An instance of this shader will execute for each vertex in parallel. This is true even for vertices that will not eventually be shown on the screen, because we only know their actual position after the vertex shader finishes. Since you are only accessing one vertex, you might have noticed some limitations: you can’t communicate between the vertices (for example, you can’t say that I want this vertex to be 10 units next to the previous vertex), and you can’t change the number of vertices. Sometimes you really need to have some sort of communication between the instances. For example, a fragment shader might want to implement a blur, for which it has to know the values of the surrounding pixels. To do this, you need to first run a fragment shader that saves the output into a texture, and then run a second fragment shader on that texture[6].

## SIMD

The GPU doesn’t have a control unit for each and every kernel-instance. In theory, you could create a GPU by putting together a couple hundred traditional cores, but it would be very expensive. Instead, the GPU makers try to simplify the circuitry by making several kernel-instances share a control unit. In other words, the kernel-instances share an instruction pointer in what we call a thread[7]. One thread of kernel-instances will execute them all together by using the Single Instruction, Multiple Data (SIMD) architecture. Instead of multiplying two numbers, for example, SMID multiplies sixteen of them at once. How many kernel-instances get executed by a single thread depends strongly on the GPU and on the data size. It might be able to run 32 kernel-instances on a thread if you only use a small data type, like a byte, or four kernel-instances per thread if it’s operating on a 32-bit number.

All of this will be mostly invisible to you as you write the code, but can become important once you try to optimize the code. Consider what happens if you put an if-else condition into your kernel/shader.

This is why I said earlier that GPUs are not suited for problems requiring complicated control flow: the thread will actually stop executing one branch. This is called divergent branching, and it will cause the thread to first compute the data in the first branch until it’s all done, then compute the data in the second branch8. If you nest enough if-else conditions inside each other, your program might become unable to take advantage of SIMD, and it might even become slower than just doing it on the CPU.

## The pipeline

Originally, GPUs used fixed, special-purpose hardware to calculate things that were needed to get the positions of triangles and make them appear as pixels on the screen; this was called the fixed pipeline. Later GPUs added two programmable units, the vertex shader and the fragment shader, in the middle of this pipeline that could modify the usual data in whatever way the programmer wants. The specialized hardware still did most of it, but now you could create a couple of lighting and shading effects. The vertex shader allowed you to run a program on each vertex, and the fragment shader allowed you to run a program for each pixel. You can create an almost empty vertex and fragment shader, and your OpenGL application will still work.

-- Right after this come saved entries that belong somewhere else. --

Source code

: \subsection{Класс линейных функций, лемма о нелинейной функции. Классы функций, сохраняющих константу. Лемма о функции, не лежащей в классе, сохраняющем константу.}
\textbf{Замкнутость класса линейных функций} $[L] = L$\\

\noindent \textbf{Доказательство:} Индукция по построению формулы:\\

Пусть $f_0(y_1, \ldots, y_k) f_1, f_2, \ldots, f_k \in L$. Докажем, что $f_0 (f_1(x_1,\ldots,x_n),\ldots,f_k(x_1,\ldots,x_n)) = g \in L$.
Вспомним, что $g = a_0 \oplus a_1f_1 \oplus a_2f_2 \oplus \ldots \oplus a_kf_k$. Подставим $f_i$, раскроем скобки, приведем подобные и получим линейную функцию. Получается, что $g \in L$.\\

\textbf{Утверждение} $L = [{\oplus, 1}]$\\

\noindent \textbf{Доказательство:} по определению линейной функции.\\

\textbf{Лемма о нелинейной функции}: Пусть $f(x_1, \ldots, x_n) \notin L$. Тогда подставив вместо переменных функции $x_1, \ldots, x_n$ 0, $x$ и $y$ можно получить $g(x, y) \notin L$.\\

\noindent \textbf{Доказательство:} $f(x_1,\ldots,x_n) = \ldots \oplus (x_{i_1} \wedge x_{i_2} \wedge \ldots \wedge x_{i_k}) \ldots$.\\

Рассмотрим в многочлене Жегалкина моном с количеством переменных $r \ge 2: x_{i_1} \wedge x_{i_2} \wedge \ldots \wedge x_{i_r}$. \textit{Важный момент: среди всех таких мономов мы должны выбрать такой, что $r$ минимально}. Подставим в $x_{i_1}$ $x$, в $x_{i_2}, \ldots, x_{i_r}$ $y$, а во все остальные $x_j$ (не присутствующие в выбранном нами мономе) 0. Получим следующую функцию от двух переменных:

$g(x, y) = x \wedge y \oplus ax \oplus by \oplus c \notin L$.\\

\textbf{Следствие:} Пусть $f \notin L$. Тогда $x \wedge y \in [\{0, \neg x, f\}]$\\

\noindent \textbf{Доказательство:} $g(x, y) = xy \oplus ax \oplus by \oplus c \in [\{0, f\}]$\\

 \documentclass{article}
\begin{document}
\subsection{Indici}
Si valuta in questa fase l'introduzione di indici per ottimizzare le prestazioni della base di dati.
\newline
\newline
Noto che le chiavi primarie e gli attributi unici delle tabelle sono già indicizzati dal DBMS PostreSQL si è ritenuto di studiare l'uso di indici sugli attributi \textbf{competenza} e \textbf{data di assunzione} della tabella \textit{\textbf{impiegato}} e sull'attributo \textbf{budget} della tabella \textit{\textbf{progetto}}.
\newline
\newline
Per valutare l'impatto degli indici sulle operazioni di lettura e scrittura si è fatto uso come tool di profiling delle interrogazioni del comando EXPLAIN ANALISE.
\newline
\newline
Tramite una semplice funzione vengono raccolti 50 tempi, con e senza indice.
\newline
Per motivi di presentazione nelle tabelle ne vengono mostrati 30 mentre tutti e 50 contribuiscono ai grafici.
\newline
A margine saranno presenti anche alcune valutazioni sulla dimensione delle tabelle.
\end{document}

OpenGL won’t really give you full control over the rendering process. If you pardon the simplification, it will run part of the fixed pipeline first, and only then run your vertex shader. Afterwards it runs its own code again, doing things like deciding which vertices are not going to be visible and rasterization (generating pixels out of vertices). Once that finishes, it allows you to change the colors of the pixels in the fragment shader. More recent versions of OpenGL also allow you to run geometry and tessellation shaders, but these are beyond the scope of this article. I recommend looking at the documentation of the OpenGL pipeline made by Khronos and these detailed pipeline schematics.

## Problems suited for the GPU

Shader programs are good in scenarios where you have a lot of data that you want to perform the same operation on. Ideally the pieces of data don't depend on each other.

As an illustration of this, imagine an army of 100,000 soldiers marching towards some goal. The marching band tells the soldiers what to do: go left, go right, stop, etc. Each soldier is independent and only needs to listen to the music to know where to go (let's say they are blindfolded and don't see what the others are doing). This kind of operation is perfect for the GPU.

However, it would be extremely bad to use the GPU to compute long-range combat. Each soldier might affect any other soldier, and the communication overhead would make the GPU useless. A middle-ground scenario would be melee (close-range) combat where the soldiers can be divided into a grid of square areas, and then you compute the combat only locally in that square. However, you still have to compute the edges of those squares where there is interaction between soldiers who are in different squares but are still close to each other. Whether it would be faster to run a simulation of this close-range combat on the CPU or the GPU depends greatly on how well you can section those squares, how many soldiers there are, and how similar the actions of the soldiers are.

A typical computation that suits GPUs is matrix multiplication or addition, because each element can be determined independently of the other results. Any calculation that you can express as a system of linear equations can be transformed into a problem involving matrices. Another example is fluid simulation, which is conceptually similar to our close-range combat analogy.

## Why shaders are compiled at run-time

When we talked about the basic three steps any GPU program has to go through, I omitted the part about compiling shaders. This was a question that bothered me as a beginner in GPU programming—why do we add shaders as text files and load them on the fly? Why can’t we compile them and ship them together with the rest of the binaries?

Well, remember how you have to compile different binaries for x86 and ARM? Imagine that instead you have to compile different versions for each GPU type (for example, x86-skylake and x86-haswell). You'd end up with hundreds of different binaries. There is no standard GPU architecture to which you can compile the code because there are hundreds of GPU architectures. This makes dealing with shaders more difficult, but allows GPUs to improve faster than CPUs because GPUs don’t have to deal with backward-compatibility as much.

Some systems partially solve this problem by precompiling the shaders into intermediate bytecode, notably DirectX and Vulkan, which makes it easier for the drivers to translate the shaders into their machine code. However, OpenGL doesn’t support this, so your shaders will have to get compiled during your application’s startup.

## Conclusion

This article is basically an explanation of things that confused me the most when I was learning OpenGL a while ago and kept feeling like I had no idea what I was doing. Since I can’t send it back in time to myself, I hope at least that you can benefit from this article. If you want to know more about the details of how GPUs work, I recommend reading the architecture documentation on Skylake GPUs, the Intel Programmer's Reference Manual (the older ones are a bit easier to digest), or for a more general overview, Section IV of GPU Gems 2.

## Footnotes

1. It’s also possible to map the memory between the main RAM and GPU memory for direct access.
2. You could also use the shared memory variants glMapBuffer or glMapBufferRange.
3. The shared memory alternative is, for example, EGLImageTargetTexture2DOES.
4. Or just read it directly, if you have mapped the memory between the RAM and GPU using, for example, glMapBuffer.
5. A kernel-instance is also sometimes called a work-item, or thread (which makes it a bit confusing, as you will see later).
6. You can look at the Postprocessing section in the Framebuffers tutorial for examples.
7. Terminology between GPU vendors can be a little confusing. When Intel says “thread”, they mean a group of data being computed together with a single instruction, so each thread has its own instruction pointer. Meanwhile, Nvidia calls this a “warp”, and the unit representing a single piece of data (for example, a vertex) is called a thread. A warp has its own instruction pointer, while a thread doesn’t. This is also why Intel calls its execution model SIMD (Single Instruction, Multiple Data), while Nvidia calls its own model SIMT (Single Instruction, Multiple Threads). SIMD and SIMT aren’t equal to each other.
8. The exact order of how branches get executed and how they are later joined together is actually rather complicated and depends on the GPU.